* Questions:
1) Update the synthetic biology text from "Foundational Synthetic Biology" through "predict circuit performance.", swapping "genetic engineering" for "genome engineering".
2) Write what comes next in the synthetic biology text, picking up after its last line.

* Extracted text:
======

Foundational Synthetic Biology
Synthetic biology is a field that applies rigorous engineering paradigms from electrical engineering and computer science (i.e. modularity, orthogonality, tunability, and composability) to genetic engineering. It aims to program living cells with novel functions such as Boolean operations, analog computing, signal integration, and event recording. These novel functions will enable sophisticated sense-and-respond adaptive therapies – medicines that can change behaviors in response to the disease condition. Combining synthetic biology with bioinformatics and machine learning enables us to identify ideal targetable disease signatures, explore a very large circuit design space, and reliably predict circuit performance.
Our lab is constantly thinking of the following questions:
1) What is the best balance between harnessing existing cellular programs (bio-inspired) and building new devices from the ground up?

======

* Raw data:
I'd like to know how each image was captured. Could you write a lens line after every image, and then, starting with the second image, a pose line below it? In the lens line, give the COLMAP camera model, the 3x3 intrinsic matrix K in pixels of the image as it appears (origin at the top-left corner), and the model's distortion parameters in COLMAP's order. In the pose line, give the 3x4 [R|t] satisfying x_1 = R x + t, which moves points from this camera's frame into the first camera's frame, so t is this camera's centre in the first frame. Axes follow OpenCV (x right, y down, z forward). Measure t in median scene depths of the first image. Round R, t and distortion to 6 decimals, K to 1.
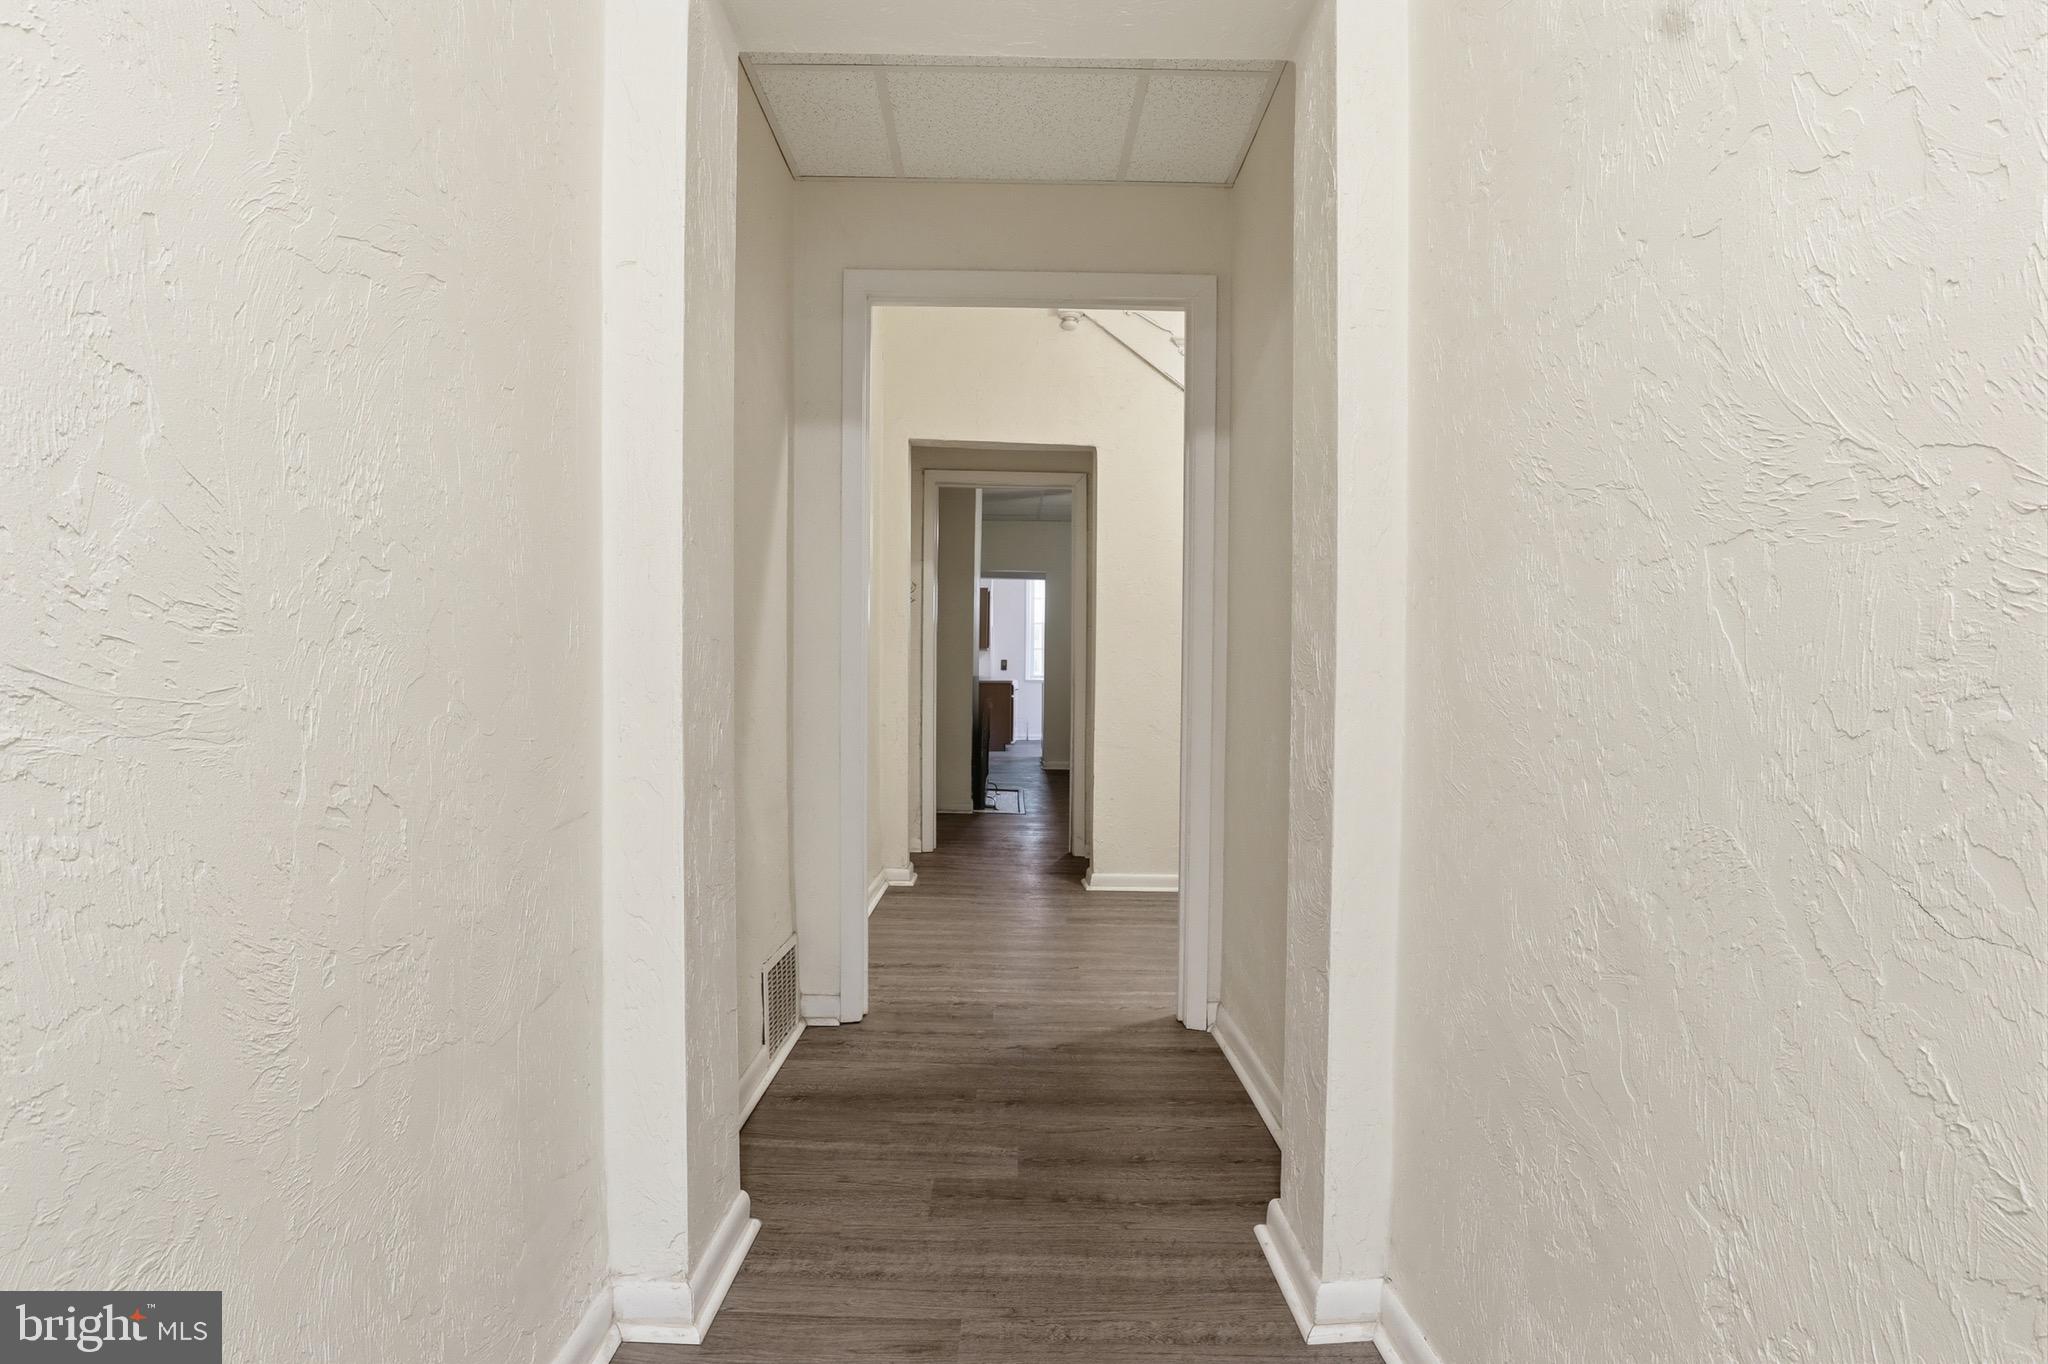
lens RADIAL K [[1043.4, 0, 1024.0], [0, 1043.4, 682.0], [0, 0, 1]] dist [-0.005414, -0.000501]
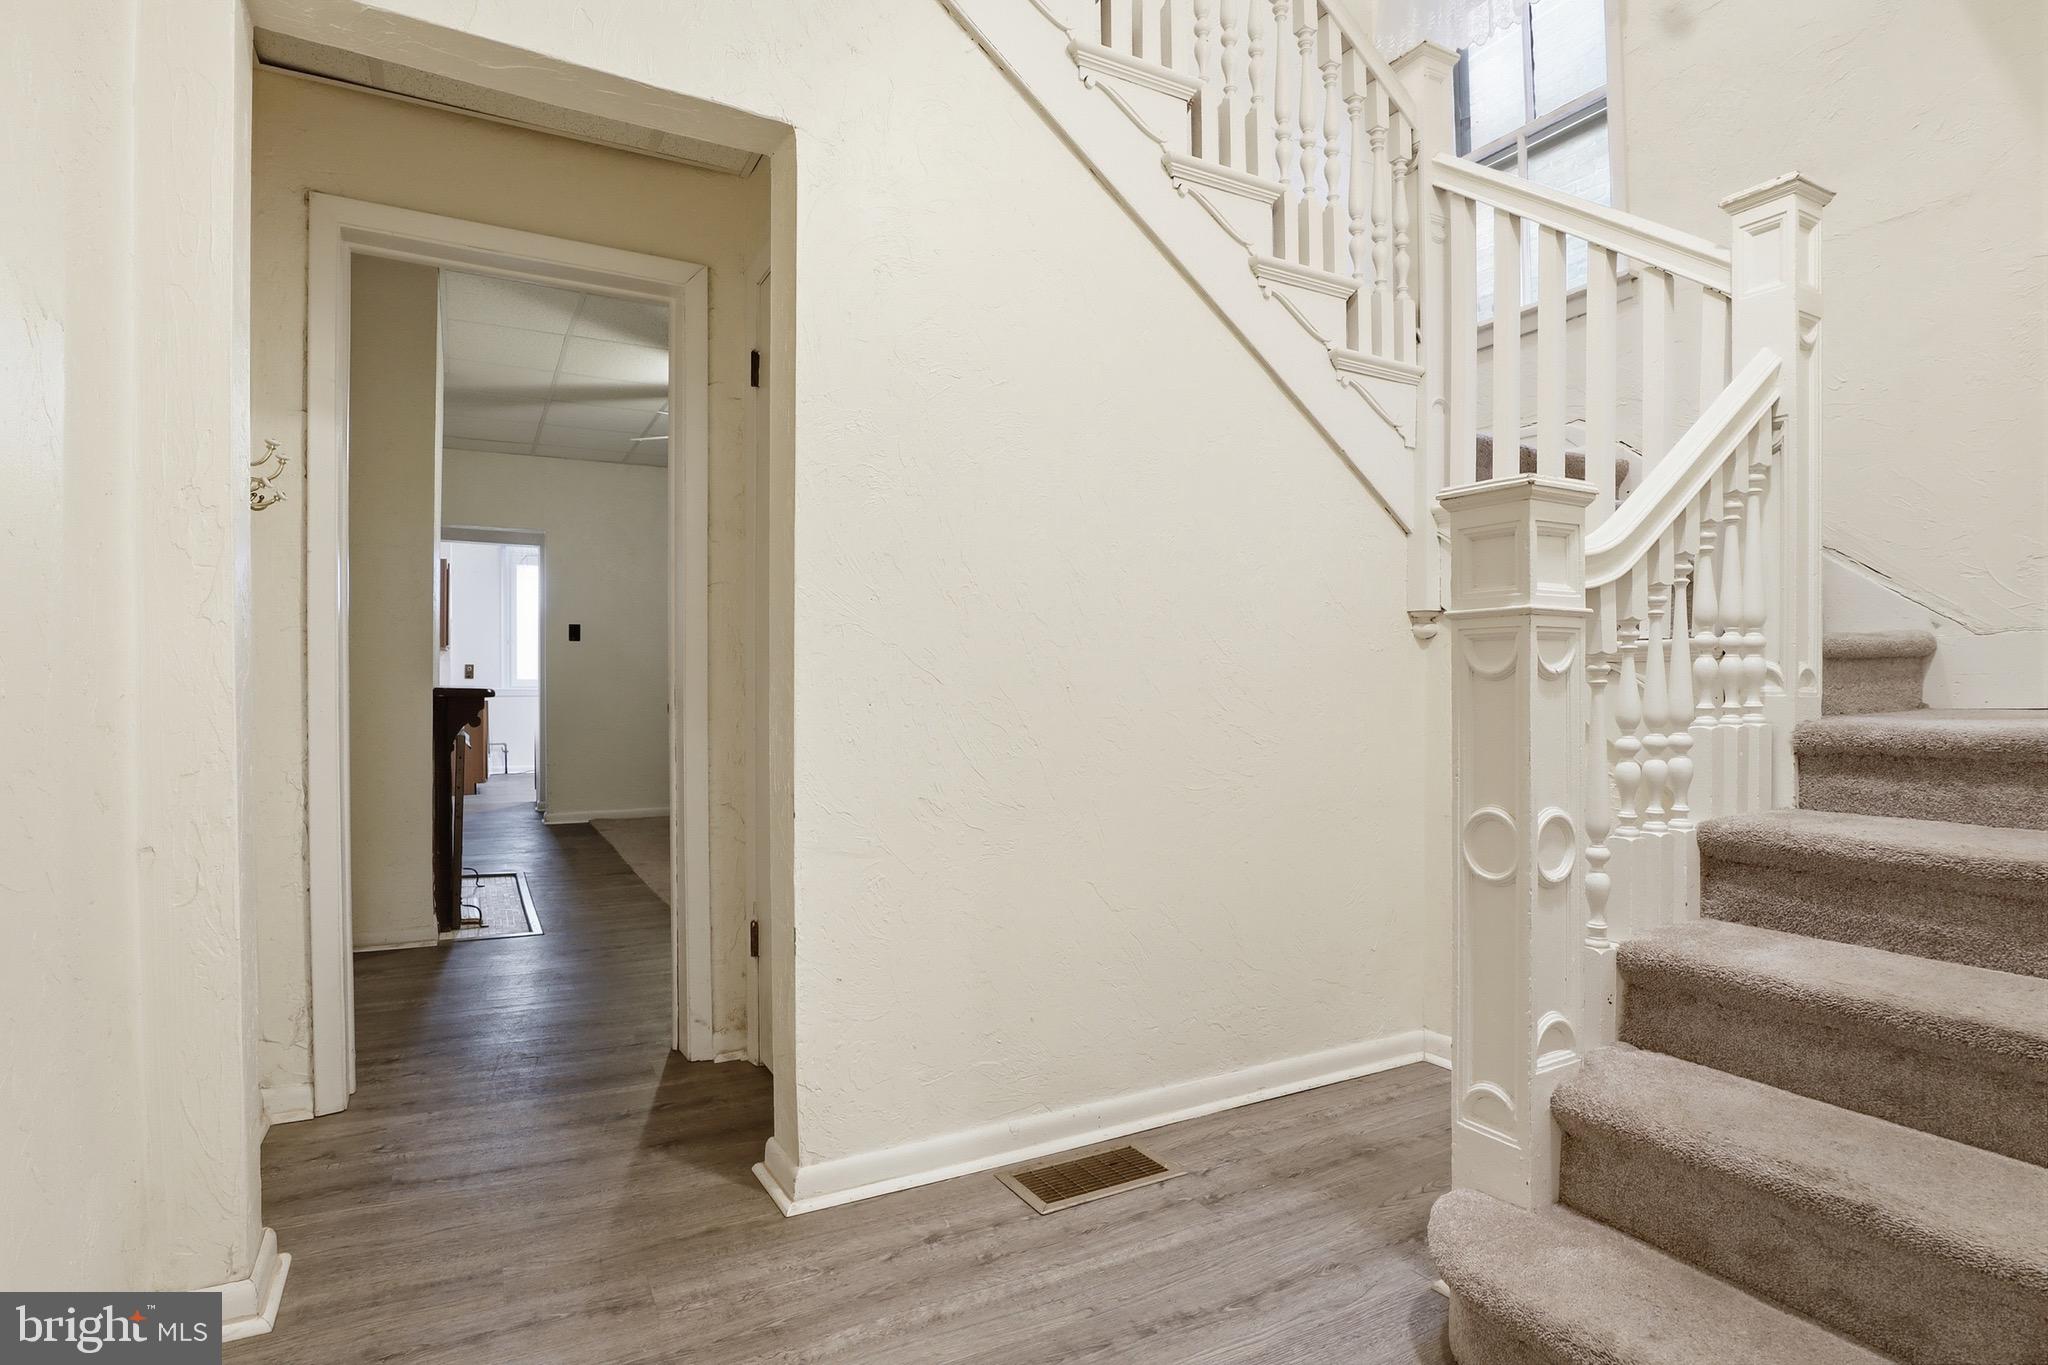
lens RADIAL K [[1043.4, 0, 1024.0], [0, 1043.4, 682.5], [0, 0, 1]] dist [-0.005414, -0.000501]
pose [[0.886458, -0.006415, 0.462765, -0.022418], [0.010317, 0.999929, -0.005902, 0.001140], [-0.462694, 0.010007, 0.886461, 0.312069]]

======

* Results in order:
1)
Foundational Synthetic Biology
Synthetic biology is a field that applies rigorous engineering paradigms from electrical engineering and computer science (i.e. modularity, orthogonality, tunability, and composability) to genome engineering. It aims to program living cells with novel functions such as Boolean operations, analog computing, signal integration, and event recording. These novel functions will enable sophisticated sense-and-respond adaptive therapies – medicines that can change behaviors in response to the disease condition. Combining synthetic biology with bioinformatics and machine learning enables us to identify ideal targetable disease signatures, explore a very large circuit design space, and reliably predict circuit performance.

2)
2) How to most efficiently build computation devices (e.g., logic gates [Fig. 1], memory circuits) for biomedical applications?
3) How to not only build proof-of-concept circuits but also develop clinically actionable circuits?
Engineering biology is hard – our current capacity to program cells is like tweaking one line of code to a state-of-art operation system consisting of 100 million lines of codes. But the amount of impact this line of code makes is tremendous. It requires an interdisciplinary team to solve genetic engineering. If you have a passion for building things, there is definitely something for you in synthetic biology!